══ DATA RECORDS

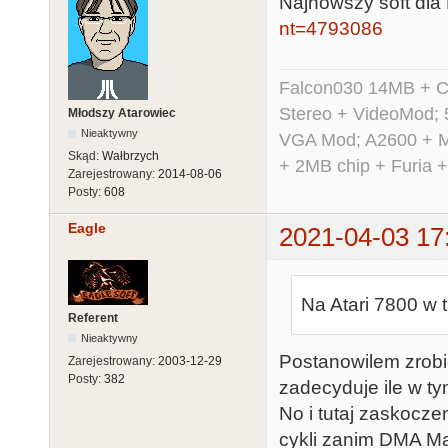
Najnowszy soft dla
nt=4793086
Falcon030 14MB + C
Stereo + VideoMod; 
Młodszy Atarowiec
Nieaktywny
VGA Mod; A2600 + M
Skąd:
Wałbrzych
+ 2MB chip + Furia 
Zarejestrowany:
2014-08-06
Posty:
608
Eagle
2021-04-03 17
Na Atari 7800 w t
Referent
Nieaktywny
Postanowilem zrobic
Zarejestrowany:
2003-12-29
Posty:
382
zadecyduje ile w ty
No i tutaj zaskocz
cykli zanim DMA Mar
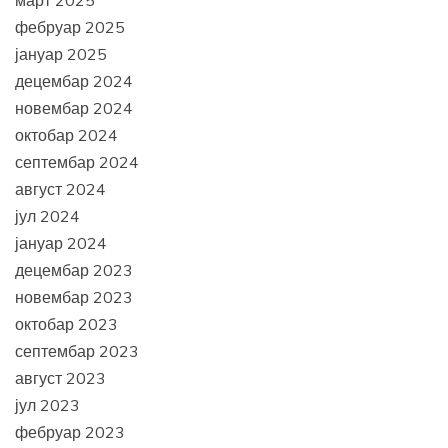
март 2025
фебруар 2025
јануар 2025
децембар 2024
новембар 2024
октобар 2024
септембар 2024
август 2024
јул 2024
јануар 2024
децембар 2023
новембар 2023
октобар 2023
септембар 2023
август 2023
јул 2023
фебруар 2023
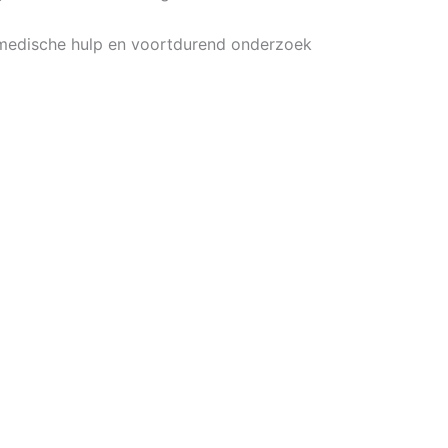
e medische hulp en voortdurend onderzoek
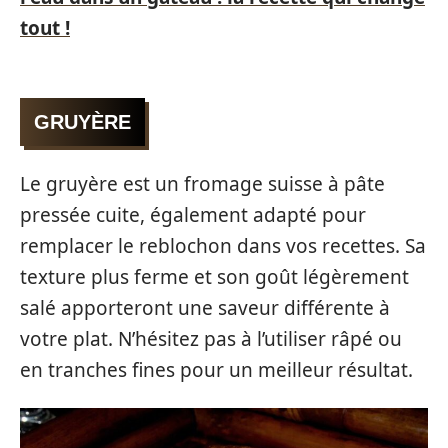
tout !
GRUYÈRE
Le gruyère est un fromage suisse à pâte
pressée cuite, également adapté pour
remplacer le reblochon dans vos recettes. Sa
texture plus ferme et son goût légèrement
salé apporteront une saveur différente à
votre plat. N’hésitez pas à l’utiliser râpé ou
en tranches fines pour un meilleur résultat.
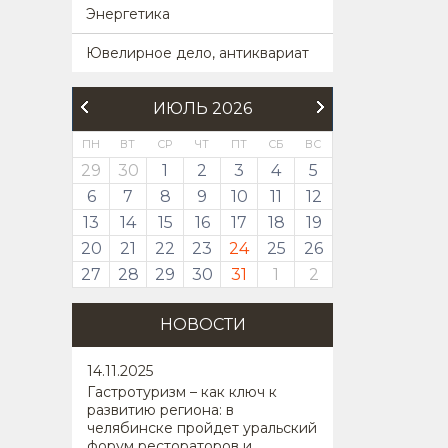
Энергетика
Ювелирное дело, антиквариат
ИЮЛЬ 2026
ПН
ВТ
СР
ЧТ
ПТ
СБ
ВС
29
30
1
2
3
4
5
6
7
8
9
10
11
12
13
14
15
16
17
18
19
20
21
22
23
24
25
26
27
28
29
30
31
1
2
НОВОСТИ
14
.11.2025
Гастротуризм – как ключ к
развитию региона: в
челябинске пройдет уральский
форум рестораторов и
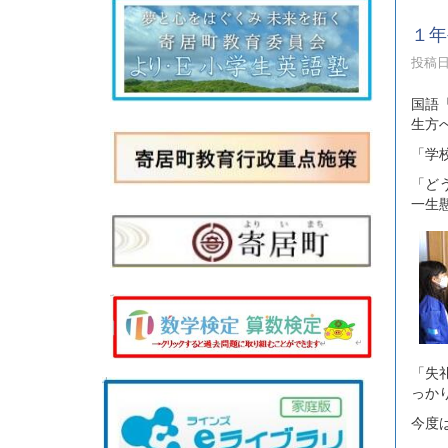
１年
投稿日時
国語
生方
「学
「ど
一生
「失
っか
今度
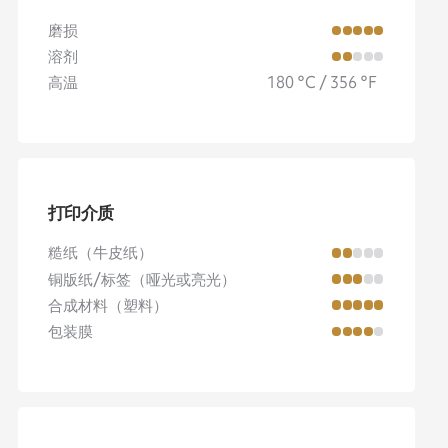
磨损
溶剂
高温
180 °C / 356 °F
打印介质
糙纸（牛皮纸）
铜版纸/标签（哑光或亮光）
合成材料（塑料）
包装膜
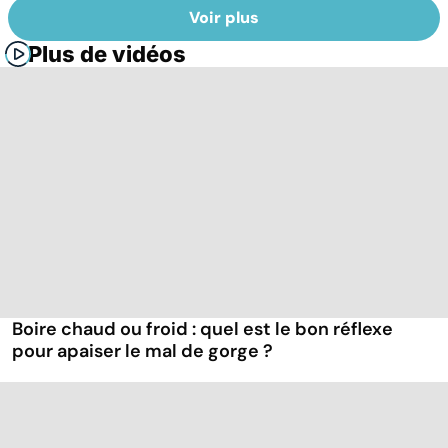
Voir plus
Plus de vidéos
Boire chaud ou froid : quel est le bon réflexe
pour apaiser le mal de gorge ?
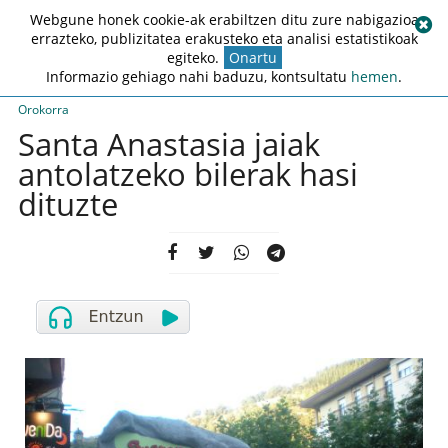
Webgune honek cookie-ak erabiltzen ditu zure nabigazioa
errazteko, publizitatea erakusteko eta analisi estatistikoak
egiteko.
Onartu
Informazio gehiago nahi baduzu, kontsultatu
hemen
.
Orokorra
Santa Anastasia jaiak
antolatzeko bilerak hasi
dituzte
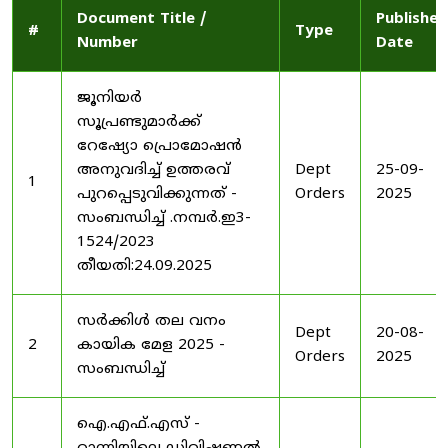
Document Title /
Published
#
Type
Number
Date
ജൂനിയർ
സൂപ്രണ്ടുമാർക്ക്
റേഷ്യോ പ്രൊമോഷൻ
അനുവദിച്ച് ഉത്തരവ്
Dept
25-09-
1
പുറപ്പെടുവിക്കുന്നത് -
Orders
2025
സംബന്ധിച്ച് .നമ്പർ.ഇ3-
1524/2023
തീയതി:24.09.2025
സർക്കിൾ തല വനം
Dept
20-08-
2
കായിക മേള 2025 -
Orders
2025
സംബന്ധിച്ച്
ഐ.എഫ്.എസ് -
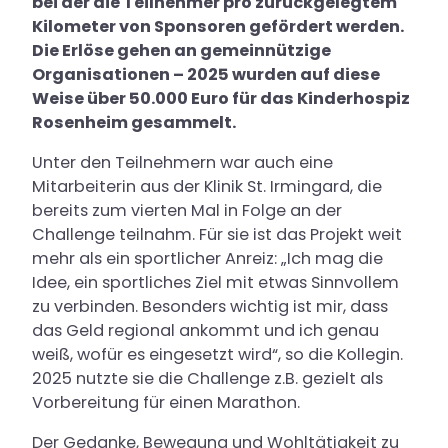
bei der die Teilnehmer pro zurückgelegtem
Kilometer von Sponsoren gefördert werden.
Kontakt & Anfahrt
Die Erlöse gehen an gemeinnützige
Karriere
Organisationen – 2025 wurden auf diese
Weise über 50.000 Euro für das Kinderhospiz
Rosenheim gesammelt.
Unter den Teilnehmern war auch eine
Mitarbeiterin aus der Klinik St. Irmingard, die
bereits zum vierten Mal in Folge an der
Challenge teilnahm. Für sie ist das Projekt weit
mehr als ein sportlicher Anreiz: „Ich mag die
Idee, ein sportliches Ziel mit etwas Sinnvollem
zu verbinden. Besonders wichtig ist mir, dass
das Geld regional ankommt und ich genau
weiß, wofür es eingesetzt wird“, so die Kollegin.
2025 nutzte sie die Challenge z.B. gezielt als
Vorbereitung für einen Marathon.
Der Gedanke, Bewegung und Wohltätigkeit zu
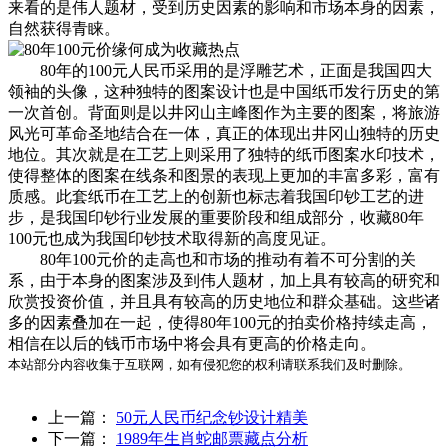
来看的是伟人题材，受到历史因素的影响和市场本身的因素，
自然获得青睐。
80年的100元人民币采用的是浮雕艺术，正面是我国四大
领袖的头像，这种独特的图案设计也是中国纸币发行历史的第
一次首创。背面则是以井冈山主峰图作为主要的图案，将旅游
风光可革命圣地结合在一体，真正的体现出井冈山独特的历史
地位。其次就是在工艺上则采用了独特的纸币图案水印技术，
使得整体的图案在线条和图景的表现上更加的丰富多彩，富有
质感。此套纸币在工艺上的创新也标志着我国印钞工艺的进
步，是我国印钞行业发展的重要阶段和组成部分，收藏80年
100元也成为我国印钞技术取得新的高度见证。
80年100元价的走高也和市场的推动有着不可分割的关
系，由于本身的图案涉及到伟人题材，加上具有较高的研究和
欣赏投资价值，并且具有较高的历史地位和群众基础。这些诸
多的因素叠加在一起，使得80年100元的拍卖价格持续走高，
相信在以后的钱币市场中将会具有更高的价格走向。
本站部分内容收集于互联网，如有侵犯您的权利请联系我们及时删除。
上一篇：
50元人民币纪念钞设计精美
下一篇：
1989年生肖蛇邮票藏点分析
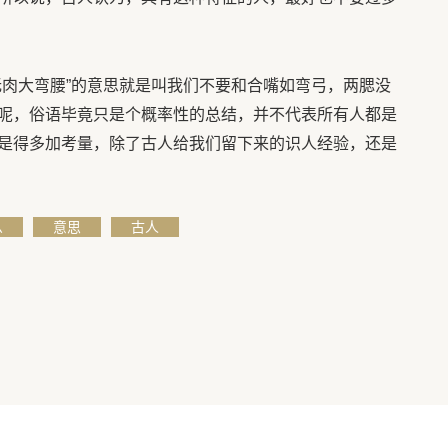
无肉大弯腰”的意思就是叫我们不要和合嘴如弯弓，两腮没
呢，俗语毕竟只是个概率性的总结，并不代表所有人都是
是得多加考量，除了古人给我们留下来的识人经验，还是
么
意思
古人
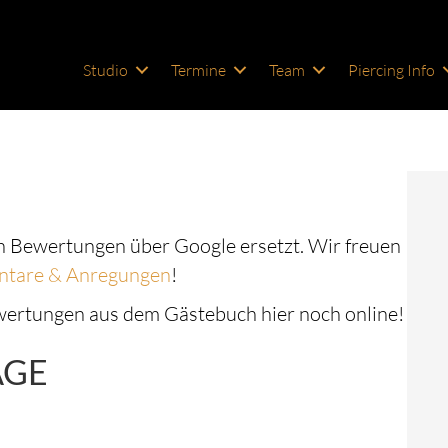
Studio
Termine
Team
Piercing Info
 Bewertungen über Google ersetzt. Wir freuen
tare & Anregungen
!
ewertungen aus dem Gästebuch hier noch online!
ÄGE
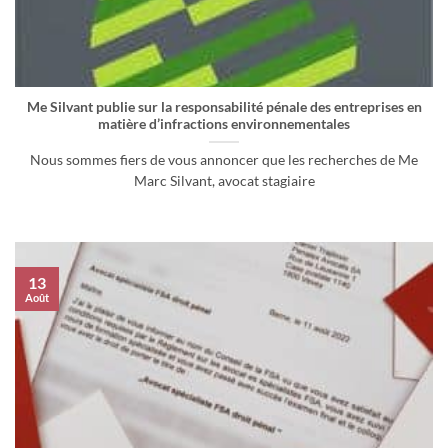
Me Silvant publie sur la responsabilité pénale des entreprises en
matière d’infractions environnementales
Nous sommes fiers de vous annoncer que les recherches de Me
Marc Silvant, avocat stagiaire
13
Août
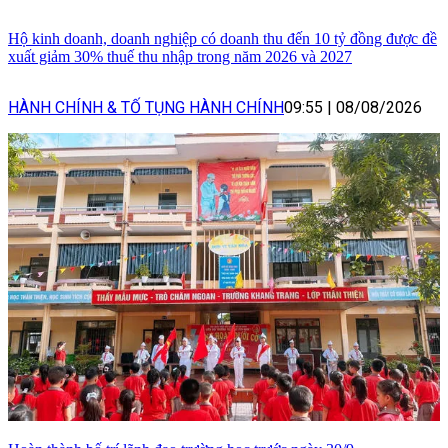
Hộ kinh doanh, doanh nghiệp có doanh thu đến 10 tỷ đồng được đề
xuất giảm 30% thuế thu nhập trong năm 2026 và 2027
HÀNH CHÍNH & TỐ TỤNG HÀNH CHÍNH
09:55
|
08/08/2026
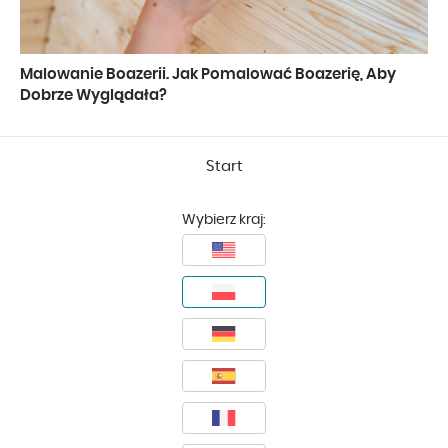
Malowanie Boazerii. Jak Pomalować Boazerię, Aby
Dobrze Wyglądała?
Start
Wybierz kraj:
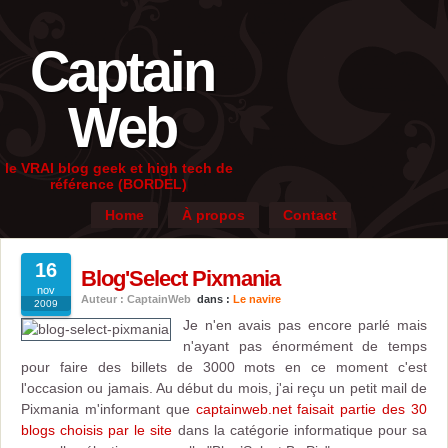
Captain
Web
le VRAI blog geek et high tech de
référence (BORDEL)
Home
À propos
Contact
16
Blog'Select Pixmania
nov
Auteur : CaptainWeb
dans :
Le navire
2009
Je n'en avais pas encore parlé mais
n'ayant pas énormément de temps
pour faire des billets de 3000 mots en ce moment c'est
l'occasion ou jamais. Au début du mois, j'ai reçu un petit mail de
Pixmania m'informant que
captainweb.net faisait partie des 30
blogs choisis par le site
dans la catégorie informatique pour sa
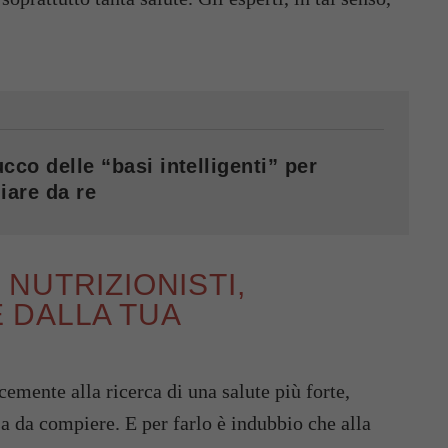
cco delle “basi intelligenti” per
iare da re
I NUTRIZIONISTI,
 DALLA TUA
cemente alla ricerca di una salute più forte,
 da compiere. E per farlo è indubbio che alla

════

§ **ASSIGNMENT**: List every line from the data above that contains the word "pour". Match case, so a line with only a capitalized form doesn't count.

§ **TASK OUTPUT**:
pressée cuite, également adapté pour
en tranches fines pour un meilleur résultat.
pour apaiser le mal de gorge ?
pour faire des billets de 3000 mots en ce moment c'est
dans la catégorie informatique pour sa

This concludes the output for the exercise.